The NATO Support and Procurement Agency (NSPA) has awarded three contracts—each for €15.5 million ($17.1 million)—for Risk Reduction and Feasibility Studies (RRFS) associated with the Alliance Future Surveillance and Control (AFSC) program. The aims of this effort are to examine ways in which the organization can conduct surveillance and control following the planned retirement of the current Boeing E-3A Airborne Warning and Control System (AWACS) fleet around 2035.
The recipients of the RRFS contracts are two consortia and a single company. The ABILITI consortium is led by Boeing, with Indra (Spain), Leonardo (Italy), Thales (France), ESG and Lufthansa Technik (Germany), and Mott MacDonald (UK). Meanwhile, Airbus and Northrop Grumman lead the ASPAARO (Atlantic Strategic Partnership for Advanced All-domain Resilient Operations) team, which includes BAE Systems (UK), Lockheed Martin and IBM (USA), Kongsberg (Norway), GMV Aerospace (Spain), and Exence (Poland). The third contract has been awarded to General Atomics. While it is not leading a formal consortium, the company is working with ViaSat, Leidos, Saab Sensis and Raytheon from the USA, along with Rohde und Schwarz (Germany), Sener Aerospatiale (Spain), and Leonardo (UK).
NATO launched the AFSC program in 2016, and the concept stage was initiated in February 2017. Following initial high-level concept studies, the RRFS stage was launched in July 2021, with 65 companies nominated in the bidding. Seven proposals were received in November, of which the three most promising have been awarded RRFS contracts.
Under the contracts, the three bidders will develop a technical concept and assess its feasibility and implementation risks, as well as provide estimates for life-cost and analysis of intellectual property rights. AFSC is expected to employ a system-of-systems approach, potentially combining air, ground, maritime and space assets. The graphic accompanying the ASPAARO bid, for example, depicts a radar-equipped Airbus A330 tanker as part of a wider multi-domain network that includes satellites.

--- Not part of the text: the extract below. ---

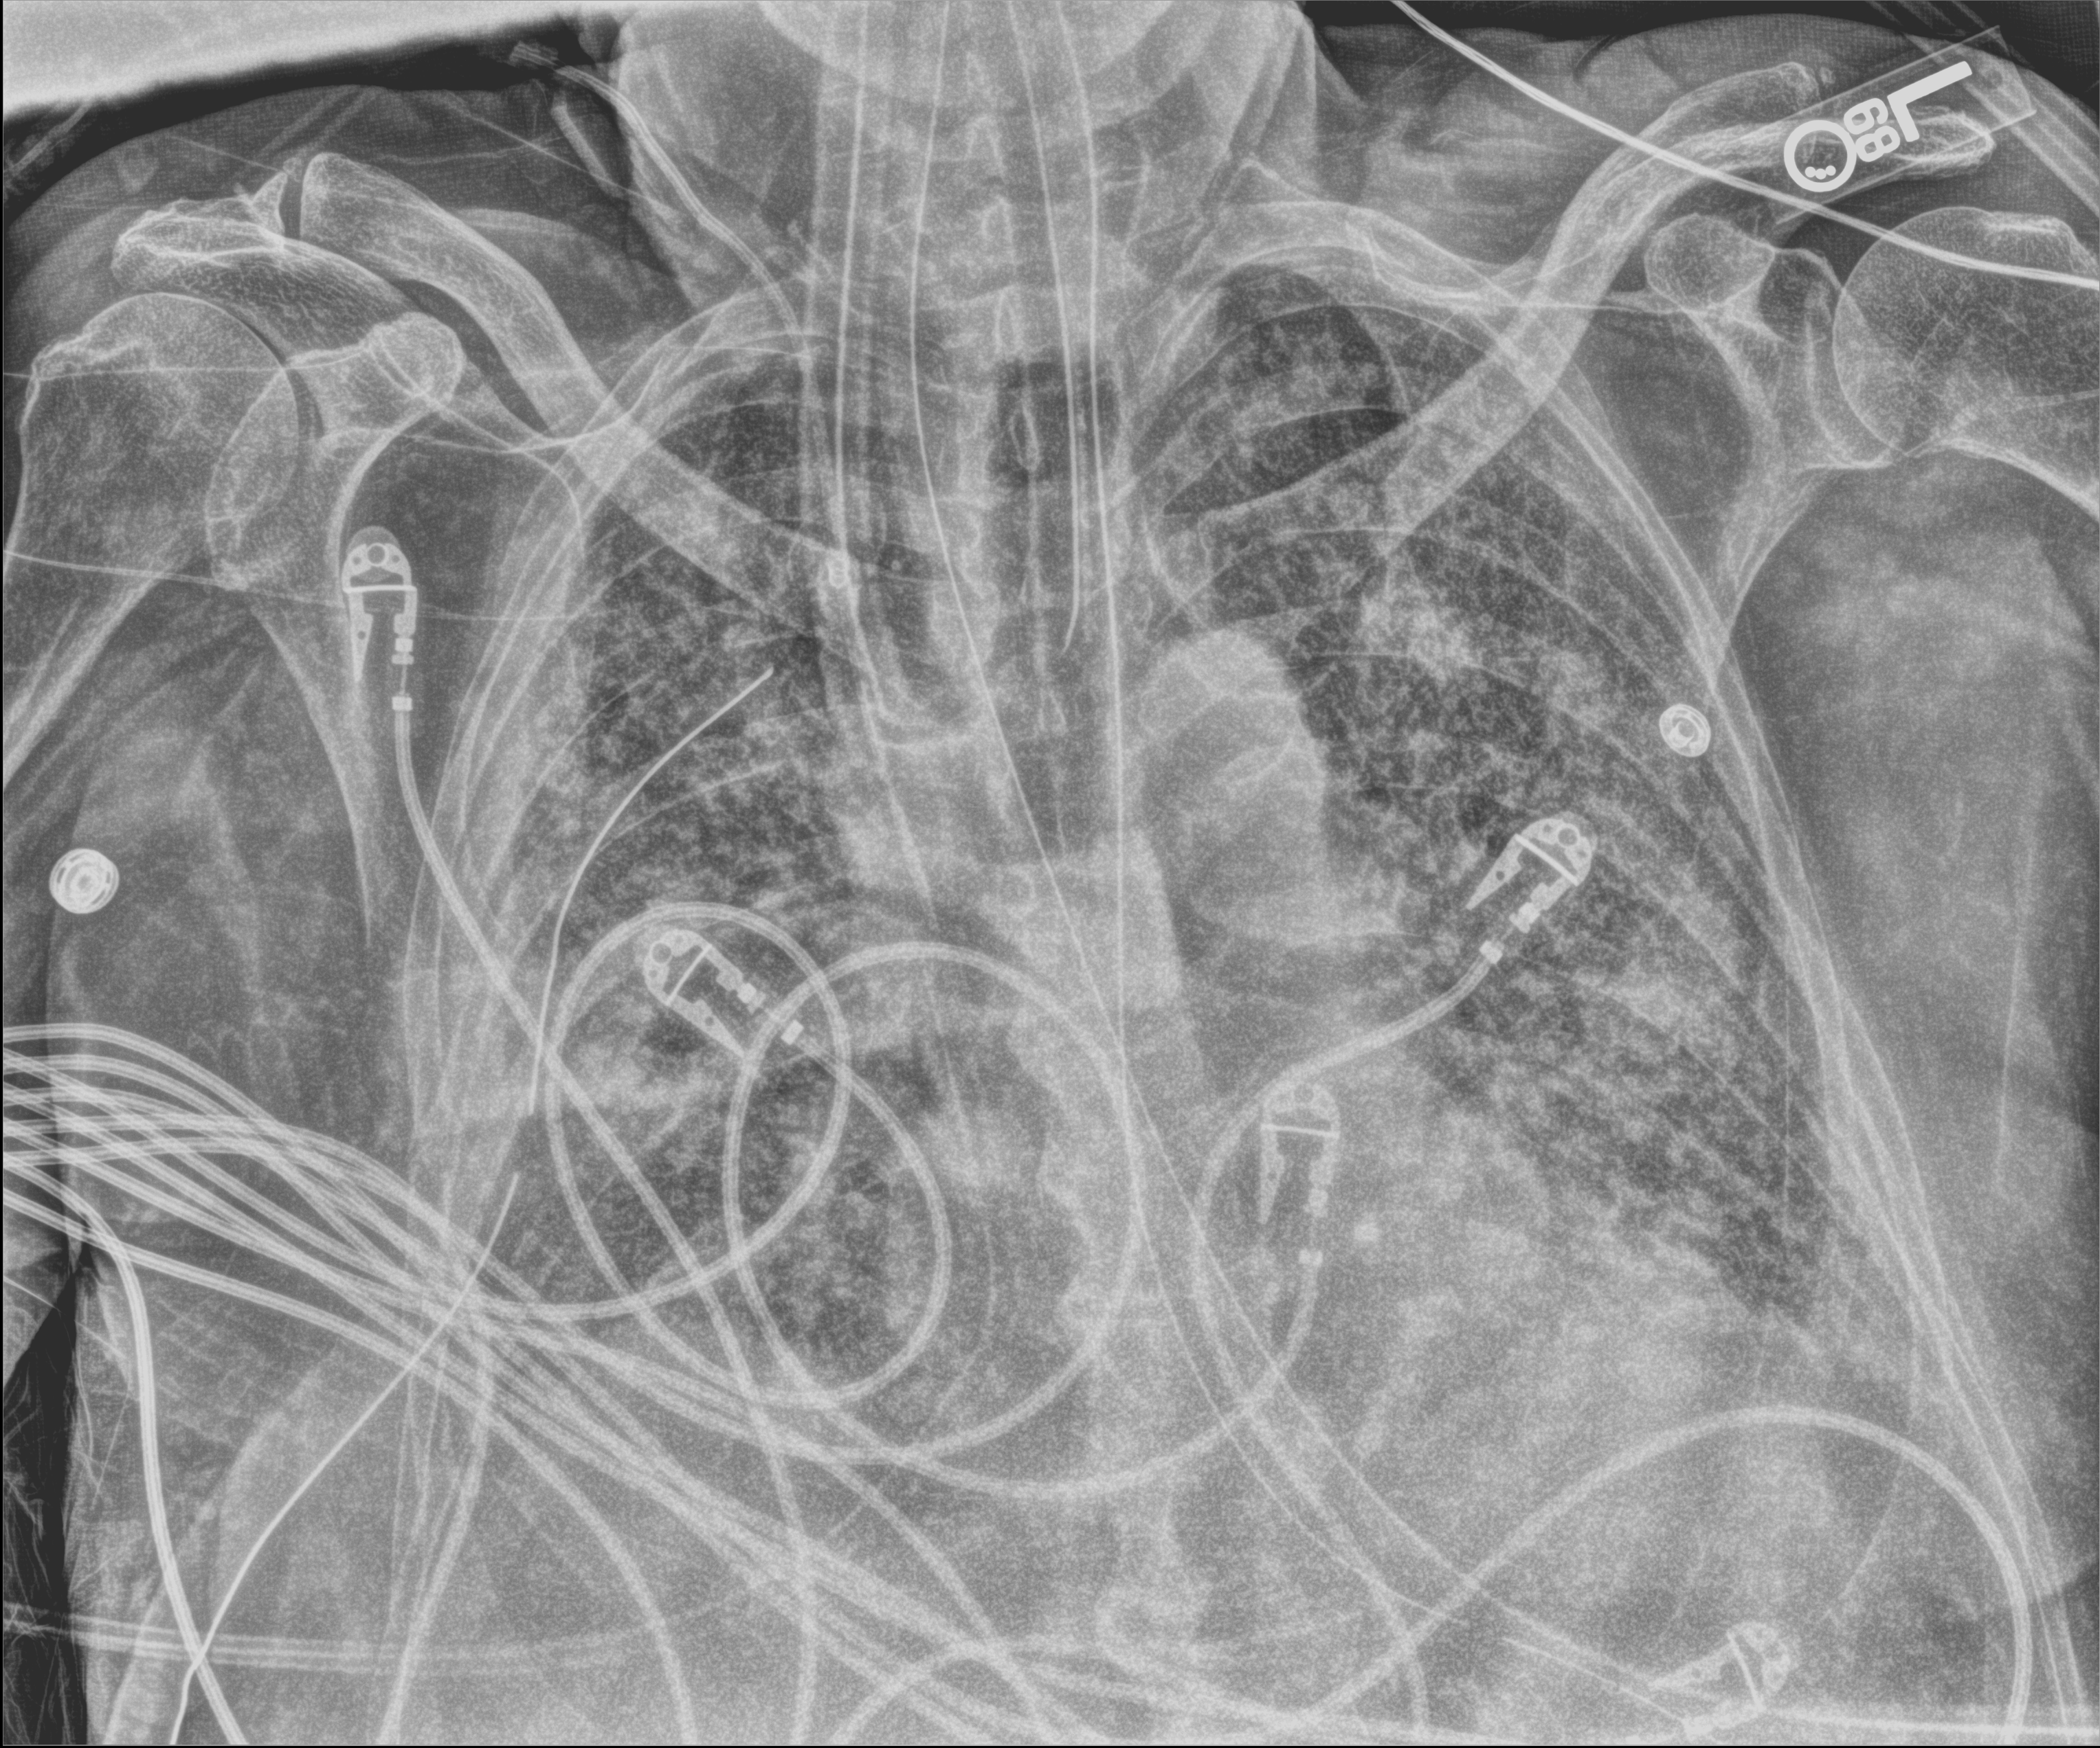
Chest X-ray (portable), anteroposterior (AP) projection. Patient hospitalised with COVID-19; male, aged 75–90 years.
Admission-level facts for this patient (not findings on this image; timing relative to this image not recorded): chronic kidney disease (admission record): no.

The first of 18 E-3A AWACS aircraft—based on the 707 airframe—entered service with the E-3A Component of the NATO Airborne Early Warning Force (NAEWF) in 1982, with 14 aircraft remaining in service. The aircraft are registered in Luxembourg and operate from the main base at Geilenkirchen in Germany and forward operating locations in Greece (Preveza), Italy (Trapani), Norway (Ørland), and Turkey (Konya). NATO E-3s have been flying regular patrols over Poland and Romania from Geilenkirchen and Konya during the ongoing war in Ukraine. The aircraft have been updated over the years, and in November 2019 NATO signed a $1 billion contract with Boeing for modernization and support to keep the fleet operational until 2035.
The NAEWF can also draw on the four E-3F aircraft operated by France, although the UK’s E-3D Sentry AEW.Mk 1 fleet was retired in August 2021. Three of the aircraft have subsequently been sold to Chile, with crew training currently being undertaken in the UK, and another was sold to the U.S. Navy to act as an aircrew trainer for the E-6B fleet.
Meanwhile, the U.S. Air Force has launched a program to replace its own AWACS aircraft, which are designated E-3G. Boeing was handed a single-source contract in October 2021 to study and analyse the activities required to make its 737 airliner-based E-7 Wedgetail suitable for USAF operations. The E-7 is in service with Australia, South Korea and Turkey, and has been ordered by the UK to replace its retired E-3s. Other AWACS operators around the world are Saudi Arabia, which flies E-3As, and Japan, whose E-767s feature the AWACS system installed in a Boeing 767 airframe.